Reality TV star Jack Osbourne returns with a new series of the show in which he and a select bunch of fearless stars travel the world to experience the most extreme sports and death-defying feats they can. Today it is a family affair, as Jack is joined by his rock star dad Ozzy and mum Sharon. His parents are certainly up for the globe-trotting adventure, but will they be so keen after a few days of skydiving, rock crawling and even floating in zero gravity?

Episode 2

Reality TV star Jack Osbourne continues his adventures with his parents Ozzy and Sharon. They head to the southern tip of Argentina, to go on a two-day dog-sledding expedition into the remote mountains in the freezing cold. They will sleep in a basic log cabin without water or electricity. But first they will have to learn how to handle a dog team, which is no easy matter - as they find out when first Sharon, then Ozzy is slammed into the snow. Has Jack finally pushed his parents too far?

Episode 3

Jack Osbourne heads to New Zealand for some action-packed adventures with Gavin & Stacey star Joanna Page, Desperate Housewives Jesse Metcalfe and presenter and DJ Reggie Yates.
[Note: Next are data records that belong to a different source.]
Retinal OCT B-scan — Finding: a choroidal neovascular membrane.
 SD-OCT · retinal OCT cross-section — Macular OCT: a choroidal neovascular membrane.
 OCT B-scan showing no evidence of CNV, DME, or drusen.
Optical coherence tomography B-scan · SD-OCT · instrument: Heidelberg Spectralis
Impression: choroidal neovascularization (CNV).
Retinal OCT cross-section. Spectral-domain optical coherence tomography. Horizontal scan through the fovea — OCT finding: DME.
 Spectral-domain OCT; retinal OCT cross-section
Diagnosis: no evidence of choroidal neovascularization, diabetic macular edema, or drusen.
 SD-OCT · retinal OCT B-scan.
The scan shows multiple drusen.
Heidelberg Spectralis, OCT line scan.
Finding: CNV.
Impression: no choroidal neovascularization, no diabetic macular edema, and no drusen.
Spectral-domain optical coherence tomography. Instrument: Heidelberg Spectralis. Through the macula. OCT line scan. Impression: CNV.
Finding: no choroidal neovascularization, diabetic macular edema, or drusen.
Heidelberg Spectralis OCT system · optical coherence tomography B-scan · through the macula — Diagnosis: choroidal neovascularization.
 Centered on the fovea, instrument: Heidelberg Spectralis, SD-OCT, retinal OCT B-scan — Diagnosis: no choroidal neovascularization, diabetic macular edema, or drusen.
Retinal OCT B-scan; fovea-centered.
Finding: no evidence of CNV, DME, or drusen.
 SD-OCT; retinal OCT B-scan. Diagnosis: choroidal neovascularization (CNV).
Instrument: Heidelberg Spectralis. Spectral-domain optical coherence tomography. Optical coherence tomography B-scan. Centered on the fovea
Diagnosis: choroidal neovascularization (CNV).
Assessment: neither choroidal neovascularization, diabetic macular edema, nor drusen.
The celebs are thrown in the deep end straight away, with a bungee jump from Auckland Harbour Bridge. Then they go to Queenstown to brave the world's largest canyon swing. And after a freezing night, the group face dangling off the side of a mountain attached to a helicopter. Will they have the bottle for Jack's most dangerous stunt yet?

Episode 4

Jack Osbourne, Joanna Page, Jesse Metcalfe and Reggie Yates continue their adrenaline-pumping experiences. Jack decides to put the others through one more test in New Zealand before they leave for fresh challenges, so they get ready for a night-time bungee jump high above Queenstown. Then they head to Dubai, for more competitive adventures. After a game of camel polo, they go deep into the desert for a spot of dune bashing before facing off in a powerboat race - who will come out on top?

Episode 5

Jack Osbourne heads into the Canadian Rockies with Natalie Imbruglia, The Lord of the Rings star Billy Boyd, and Konnie Huq. Their first challenge is climbing the 8000 foot high Mount Fable, but it is not long before they run into trouble - including a dangerous electrical storm. Next they face a home-made canyon swing thousands of feet up, before going into the woods for some high-speed mountain biking. Jack rounds the trip off by taking the celebs deep underground for a caving expedition.

Episode 6

Jack Osbourne, Natalie Imbruglia, Billy Boyd and Konnie Huq head to Hawaii for more adrenaline-fuelled adventures. They try out the dangerous challenge of free diving - deep diving without breathing apparatus. Next Jack takes the team on a kayaking trip down the remote volcanic coastline, ending up in a night on a deserted beach. Finally they indulge in a famous Hawaiian pastime - surfing. How will the celebs get on?